Getting a new pet is a big financial decision that many people take much too lightly. Pet care is more than buying supplies and feeding your pet. Unexpected health costs are enough to cause some families to give up their new family members and even euthanize them. Getting pet insurance protects you from going into extreme debt should an accident or chronic illness occur.
1. To Insure or Not to Insure?
A sick animal is a huge financial burden. My brother-in-law had to pay over $10,000 in vet bills for his dog that was born with a highly aggressive mast cell tumor. Soon after, the same dog developed skin cancer from basking its thin-coated pink-bellied body out in the California sun. Had the dog had pet insurance, my brother-in-law would have only paid the deductibles for the tests and surgeries, which would have amounted to about $2,000. Instead he was forced to fork over more than $10,000 out of pure devotion to his animal.

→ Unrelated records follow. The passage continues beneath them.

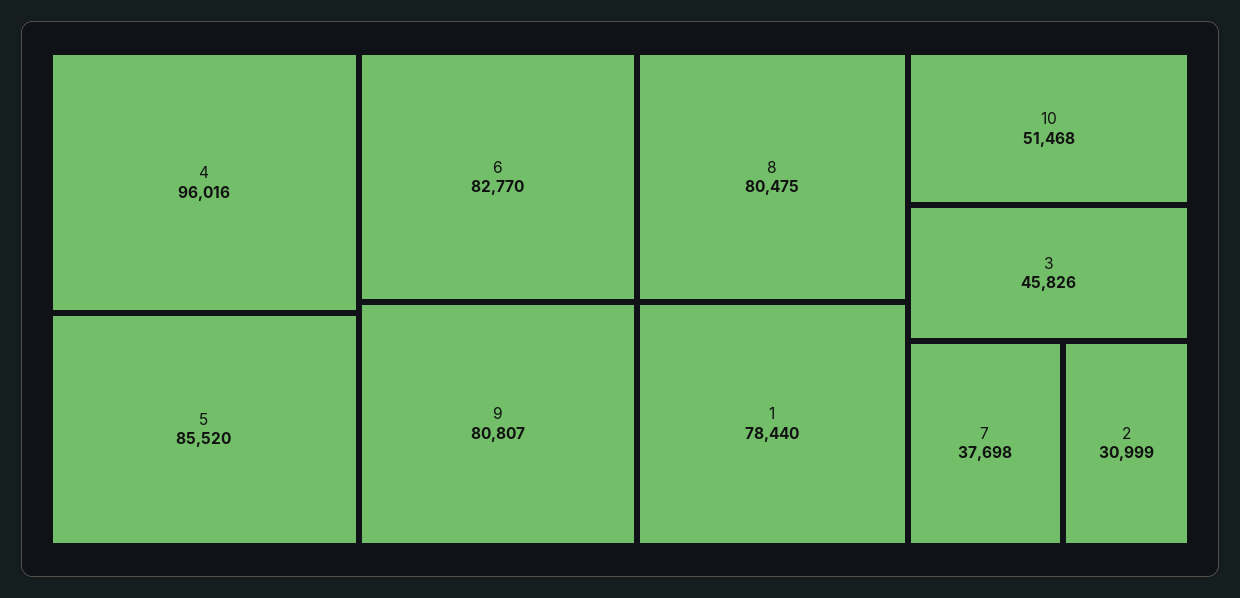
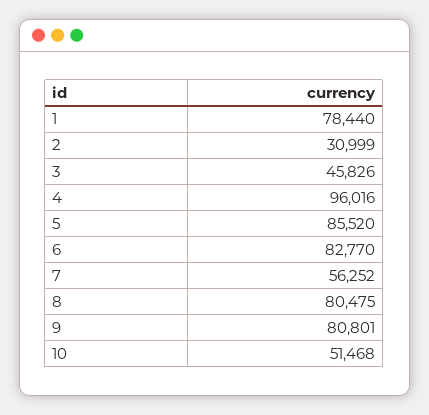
  {
    "4": 96016,
    "5": 85520,
    "6": 82770,
-   "9": 80807,
+   "9": 80801,
    "8": 80475,
    "1": 78440,
    "10": 51468,
    "3": 45826,
-   "7": 37698,
+   "7": 56252,
    "2": 30999
  }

2. How Much is Pet Insurance?
Curious as to how much pet insurance would be for my new mastiff mix puppy I just rescued, I checked out the rates at the two most prominent pet insurance companies — ASPCA Pet Insurance and VPI Pet Insurance, which is run by Nationwide. These are not just the best dog insurance agencies, but are also the best cat insurance companies. Here is a comparison of pet insurances.

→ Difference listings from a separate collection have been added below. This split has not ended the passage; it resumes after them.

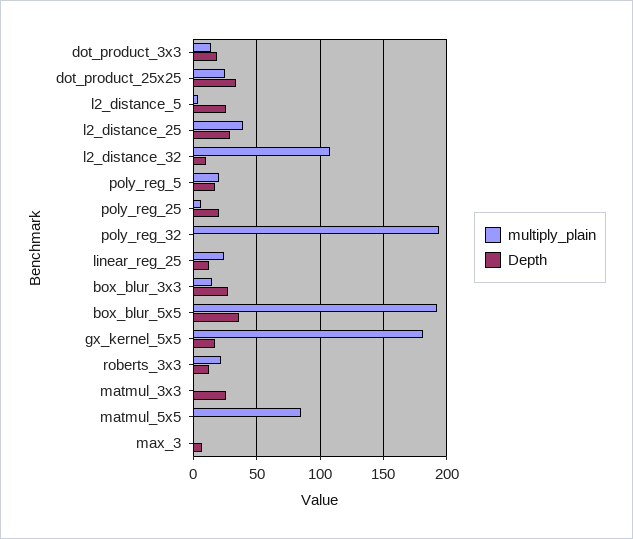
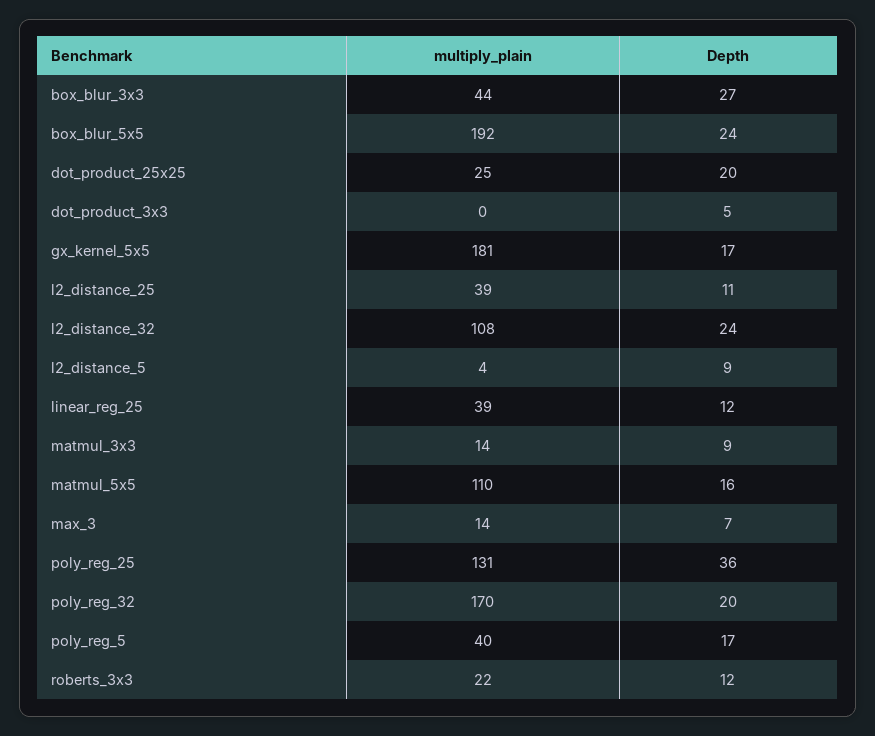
  {
    "multiply_plain": {
-     "dot_product_3x3": 15,
+     "dot_product_3x3": 0,
      "dot_product_25x25": 25,
      "l2_distance_5": 4,
      "l2_distance_25": 39,
      "l2_distance_32": 108,
-     "poly_reg_5": 20,
+     "poly_reg_5": 40,
-     "poly_reg_25": 5,
+     "poly_reg_25": 131,
-     "poly_reg_32": 195,
+     "poly_reg_32": 170,
-     "linear_reg_25": 25,
+     "linear_reg_25": 39,
-     "box_blur_3x3": 15,
+     "box_blur_3x3": 44,
      "box_blur_5x5": 192,
      "gx_kernel_5x5": 181,
      "roberts_3x3": 22,
-     "matmul_3x3": 0,
+     "matmul_3x3": 14,
-     "matmul_5x5": 85,
+     "matmul_5x5": 110,
-     "max_3": 0
+     "max_3": 14
    },
    "Depth": {
-     "dot_product_3x3": 20,
+     "dot_product_3x3": 5,
-     "dot_product_25x25": 35,
+     "dot_product_25x25": 20,
-     "l2_distance_5": 25,
+     "l2_distance_5": 9,
-     "l2_distance_25": 30,
+     "l2_distance_25": 11,
-     "l2_distance_32": 10,
+     "l2_distance_32": 24,
      "poly_reg_5": 17,
-     "poly_reg_25": 20,
+     "poly_reg_25": 36,
-     "poly_reg_32": 0,
+     "poly_reg_32": 20,
      "linear_reg_25": 12,
      "box_blur_3x3": 27,
-     "box_blur_5x5": 35,
+     "box_blur_5x5": 24,
      "gx_kernel_5x5": 17,
      "roberts_3x3": 12,
-     "matmul_3x3": 25,
+     "matmul_3x3": 9,
-     "matmul_5x5": 0,
+     "matmul_5x5": 16,
      "max_3": 7
    }
  }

For $30 a month ($1 a day) I can get 80% of all accidents, hospitalizations, x-rays, surgeries, and illnesses covered with an $8,000 maximum yearly benefit. The deductible is $100.
VPI Pet Insurance:
For $47 a month ($1.50 a day) and a $100 deductible I can get $14,000 of coverage per year that covers everything including chronic diseases and cancer. I can also choose to increase my deductible to $500, which will lower my premium to $33 a month ($1.10 a day).
You can get your own personalized pet insurance quote at ASPCA or VPI by following the links.
3. Choose Insurance Based on Breed and Probability of Disease
My puppy is going to be a big dog one day and I am sure she will have some type of chronic health problems just based on her size. Also, since she is a rescue dog I do not know what her parents’ health backgrounds are. Here is a break down of the most common health expenses for my puppy. You can get a profile for your pet, cat or dog, at VPI Insurance.
1. Ear Infection $150
2. Bladder Infection $310
3. Upset Stomach/Vomiting $430
4. Allergy-Related Skin Problems $220
5. Skin Infection $160
6. Kennel Cough $160
7. Injured Muscles/Soft Tissue $280
8. Inflamed Intestines/Diarrhea $150
9. Laceration or Bite Wound $340
10. Sprain $200
4. Choosing a Deductible for Pet Insurance
Based on the most common illnesses that my dog is prone to, if I choose the $500 deductible, many things will not be covered since the most common illnesses are under $500. This tells me that I might want to lower my deductible to $100, especially If I notice that my dog gets sick a lot. I will have to pay a higher monthly premium, but I will pay less of my own money as a result.
I suggest paying the lowest premium possible to begin with and monitoring your new pup’s health. If you are constantly going in for little things, lower your deductible and increase your premium.
6. Choose Pet Insurance for Peace of Mind and Financial Protection
It might seem like insuring an animal is extreme and a little silly, but it makes sense to do so. You should get pet insurance as soon as you get your new pet. You cannot prevent accidents from happening, but you can mitigate their impact on your life and your pet’s life by being prepared.